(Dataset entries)

---

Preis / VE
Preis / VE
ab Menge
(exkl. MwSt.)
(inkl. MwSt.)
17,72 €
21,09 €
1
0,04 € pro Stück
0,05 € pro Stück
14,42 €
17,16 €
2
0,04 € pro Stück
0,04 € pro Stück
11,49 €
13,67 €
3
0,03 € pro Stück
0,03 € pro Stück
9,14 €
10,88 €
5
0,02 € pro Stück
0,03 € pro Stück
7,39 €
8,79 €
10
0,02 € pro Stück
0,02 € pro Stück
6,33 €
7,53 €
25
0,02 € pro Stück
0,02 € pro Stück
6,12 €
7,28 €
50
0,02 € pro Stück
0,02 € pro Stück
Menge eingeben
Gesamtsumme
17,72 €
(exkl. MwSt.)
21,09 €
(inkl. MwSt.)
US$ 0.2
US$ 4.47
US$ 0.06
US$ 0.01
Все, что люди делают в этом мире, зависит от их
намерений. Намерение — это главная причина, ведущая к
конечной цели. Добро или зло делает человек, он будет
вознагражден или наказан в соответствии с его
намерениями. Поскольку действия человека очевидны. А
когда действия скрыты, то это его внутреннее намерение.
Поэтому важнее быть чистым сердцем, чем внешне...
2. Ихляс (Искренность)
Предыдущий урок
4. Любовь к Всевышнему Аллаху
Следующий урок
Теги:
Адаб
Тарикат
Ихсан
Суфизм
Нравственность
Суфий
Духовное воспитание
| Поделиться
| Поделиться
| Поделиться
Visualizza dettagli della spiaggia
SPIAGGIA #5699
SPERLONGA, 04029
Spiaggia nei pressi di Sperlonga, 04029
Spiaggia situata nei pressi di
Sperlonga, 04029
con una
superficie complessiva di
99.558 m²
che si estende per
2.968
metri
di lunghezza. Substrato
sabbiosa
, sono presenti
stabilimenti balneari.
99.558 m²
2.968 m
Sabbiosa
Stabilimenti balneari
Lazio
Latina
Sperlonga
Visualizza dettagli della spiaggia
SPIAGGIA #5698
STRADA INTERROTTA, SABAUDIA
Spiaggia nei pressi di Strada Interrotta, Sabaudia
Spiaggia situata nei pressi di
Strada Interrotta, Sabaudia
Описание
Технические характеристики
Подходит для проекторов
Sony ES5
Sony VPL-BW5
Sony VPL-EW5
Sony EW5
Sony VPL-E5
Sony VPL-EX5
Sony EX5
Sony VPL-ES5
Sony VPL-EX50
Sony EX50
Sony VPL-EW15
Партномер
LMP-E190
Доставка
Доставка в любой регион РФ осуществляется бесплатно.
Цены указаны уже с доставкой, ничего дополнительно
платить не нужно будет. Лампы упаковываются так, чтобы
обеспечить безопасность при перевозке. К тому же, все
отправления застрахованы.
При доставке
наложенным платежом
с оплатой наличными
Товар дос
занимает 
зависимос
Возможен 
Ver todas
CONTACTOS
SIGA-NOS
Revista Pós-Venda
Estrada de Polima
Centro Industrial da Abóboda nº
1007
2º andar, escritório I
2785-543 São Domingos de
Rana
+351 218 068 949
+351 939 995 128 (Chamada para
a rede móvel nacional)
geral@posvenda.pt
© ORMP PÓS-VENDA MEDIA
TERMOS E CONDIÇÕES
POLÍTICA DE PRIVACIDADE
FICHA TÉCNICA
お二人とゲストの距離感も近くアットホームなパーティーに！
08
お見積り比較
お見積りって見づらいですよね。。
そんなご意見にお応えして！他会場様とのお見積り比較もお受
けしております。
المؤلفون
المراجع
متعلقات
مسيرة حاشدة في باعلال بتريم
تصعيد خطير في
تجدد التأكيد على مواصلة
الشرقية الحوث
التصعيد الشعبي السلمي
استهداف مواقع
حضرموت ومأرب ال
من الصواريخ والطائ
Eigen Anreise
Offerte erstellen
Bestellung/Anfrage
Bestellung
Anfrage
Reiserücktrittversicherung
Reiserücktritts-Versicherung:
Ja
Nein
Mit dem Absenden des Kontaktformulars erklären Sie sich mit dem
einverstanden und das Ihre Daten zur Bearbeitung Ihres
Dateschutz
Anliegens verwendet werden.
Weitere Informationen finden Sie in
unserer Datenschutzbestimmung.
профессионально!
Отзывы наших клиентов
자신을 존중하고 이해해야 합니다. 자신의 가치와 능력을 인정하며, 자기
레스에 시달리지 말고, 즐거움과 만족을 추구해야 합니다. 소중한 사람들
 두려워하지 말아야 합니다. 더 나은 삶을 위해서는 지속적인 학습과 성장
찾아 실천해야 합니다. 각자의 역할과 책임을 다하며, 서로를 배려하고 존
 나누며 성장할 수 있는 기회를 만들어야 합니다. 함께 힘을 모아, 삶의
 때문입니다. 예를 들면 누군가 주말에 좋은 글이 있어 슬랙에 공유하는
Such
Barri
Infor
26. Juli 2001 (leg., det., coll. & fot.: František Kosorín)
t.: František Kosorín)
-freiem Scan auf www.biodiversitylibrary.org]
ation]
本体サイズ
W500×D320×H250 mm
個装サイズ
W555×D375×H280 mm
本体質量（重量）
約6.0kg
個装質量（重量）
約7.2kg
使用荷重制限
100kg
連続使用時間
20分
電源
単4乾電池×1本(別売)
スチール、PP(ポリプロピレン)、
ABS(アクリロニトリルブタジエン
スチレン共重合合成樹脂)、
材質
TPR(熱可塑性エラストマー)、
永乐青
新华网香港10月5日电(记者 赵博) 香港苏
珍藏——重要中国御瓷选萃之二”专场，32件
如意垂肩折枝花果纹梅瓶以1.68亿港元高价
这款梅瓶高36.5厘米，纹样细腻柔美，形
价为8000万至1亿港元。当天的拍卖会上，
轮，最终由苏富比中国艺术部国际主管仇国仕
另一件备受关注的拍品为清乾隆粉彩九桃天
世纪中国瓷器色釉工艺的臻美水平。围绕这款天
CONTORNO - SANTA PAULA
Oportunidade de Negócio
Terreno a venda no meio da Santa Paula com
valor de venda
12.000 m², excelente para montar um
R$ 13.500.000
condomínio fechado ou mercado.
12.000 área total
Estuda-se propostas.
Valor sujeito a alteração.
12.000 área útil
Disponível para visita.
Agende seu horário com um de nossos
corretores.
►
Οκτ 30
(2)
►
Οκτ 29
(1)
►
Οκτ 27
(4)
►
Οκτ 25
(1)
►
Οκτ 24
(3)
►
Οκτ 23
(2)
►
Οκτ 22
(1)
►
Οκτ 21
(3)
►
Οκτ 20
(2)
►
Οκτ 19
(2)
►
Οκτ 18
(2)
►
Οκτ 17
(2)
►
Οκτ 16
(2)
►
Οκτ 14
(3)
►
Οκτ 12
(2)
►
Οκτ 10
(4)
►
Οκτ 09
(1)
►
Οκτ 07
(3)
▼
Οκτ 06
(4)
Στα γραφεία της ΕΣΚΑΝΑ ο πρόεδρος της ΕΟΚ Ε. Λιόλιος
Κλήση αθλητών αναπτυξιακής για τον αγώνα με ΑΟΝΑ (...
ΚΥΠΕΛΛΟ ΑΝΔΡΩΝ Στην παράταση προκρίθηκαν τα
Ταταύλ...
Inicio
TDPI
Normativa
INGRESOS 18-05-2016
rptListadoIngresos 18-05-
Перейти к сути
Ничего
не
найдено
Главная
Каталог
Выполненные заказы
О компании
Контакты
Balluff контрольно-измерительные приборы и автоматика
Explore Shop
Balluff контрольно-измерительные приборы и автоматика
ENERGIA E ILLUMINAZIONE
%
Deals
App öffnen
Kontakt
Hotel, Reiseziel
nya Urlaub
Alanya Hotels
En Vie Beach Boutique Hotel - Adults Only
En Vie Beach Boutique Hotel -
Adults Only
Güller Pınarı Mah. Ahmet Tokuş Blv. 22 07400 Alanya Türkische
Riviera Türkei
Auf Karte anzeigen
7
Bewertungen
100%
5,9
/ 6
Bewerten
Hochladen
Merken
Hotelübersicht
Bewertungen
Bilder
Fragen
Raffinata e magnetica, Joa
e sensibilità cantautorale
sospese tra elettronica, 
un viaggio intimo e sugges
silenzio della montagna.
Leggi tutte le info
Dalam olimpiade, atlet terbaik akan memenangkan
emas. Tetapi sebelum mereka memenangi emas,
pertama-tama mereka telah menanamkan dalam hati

---

* [Problem to solve]: The word "para" appears in some of the lines above. Copy those lines.

* [Response area]:
+351 939 995 128 (Chamada para
12.000 m², excelente para montar um
Disponível para visita.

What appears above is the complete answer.